Durant son interrogatoire, le mardi 8 mars, le jeune homme a expliqué qu’il soupçonnait Dixchita de lui être infidèle car elle avait mis plus de temps que prévu pour rentrer à la maison après avoir été récupérer de l’argent chez ses parents pour acheter du lait pour leur enfant. Il a eu l'autorisation de sortir de l'hôpital trois jours après le drame et a comparu devant le tribunal de Bambous sous une accusation provisoire de meurtre, avant d’être reconduit en cellule. Il sera à nouveau interrogé par les enquêteurs de la brigade criminelle de Bambous durant les jours à venir. La version des faits des voisins du couple devra également être recueillie.
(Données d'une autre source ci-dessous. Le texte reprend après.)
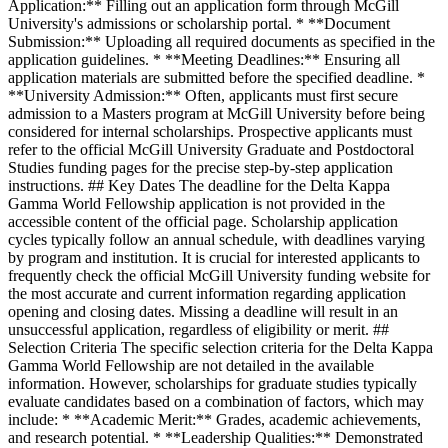
Application:** Filling out an application form through McGill
University's admissions or scholarship portal. * **Document
Submission:** Uploading all required documents as specified in the
application guidelines. * **Meeting Deadlines:** Ensuring all
application materials are submitted before the specified deadline. *
**University Admission:** Often, applicants must first secure
admission to a Masters program at McGill University before being
considered for internal scholarships. Prospective applicants must
refer to the official McGill University Graduate and Postdoctoral
Studies funding pages for the precise step-by-step application
instructions. ## Key Dates The deadline for the Delta Kappa
Gamma World Fellowship application is not provided in the
accessible content of the official page. Scholarship application
cycles typically follow an annual schedule, with deadlines varying
by program and institution. It is crucial for interested applicants to
frequently check the official McGill University funding website for
the most accurate and current information regarding application
opening and closing dates. Missing a deadline will result in an
unsuccessful application, regardless of eligibility or merit. ##
Selection Criteria The specific selection criteria for the Delta Kappa
Gamma World Fellowship are not detailed in the available
information. However, scholarships for graduate studies typically
evaluate candidates based on a combination of factors, which may
include: * **Academic Merit:** Grades, academic achievements,
and research potential. * **Leadership Qualities:** Demonstrated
Elle a pris la parole au Sir Harilall Vaghjee Hall, à Port-Louis, le mardi 8 mars, dans le cadre de la Journée internationale des droits de la femme. La ministre Kalpana Koonjoo-Shah a expliqué que cette journée «historique et hautement symbolique où nous célébrons la femme génère aussi certaines réflexions» et a annoncé que son ministère travaille actuellement sur «des modifications à apporter au Domestic Violence Act. Nous voulons en finir avec ce fléau qu'est la violence domestique».
Plusieurs idées sont actuellement à l'étude, notamment une thérapie pour les agresseurs afin de miser sur la prévention, mais aussi un logement provisoire pour les victimes se retrouvant dans l'obligation d'abandonner le toit conjugal.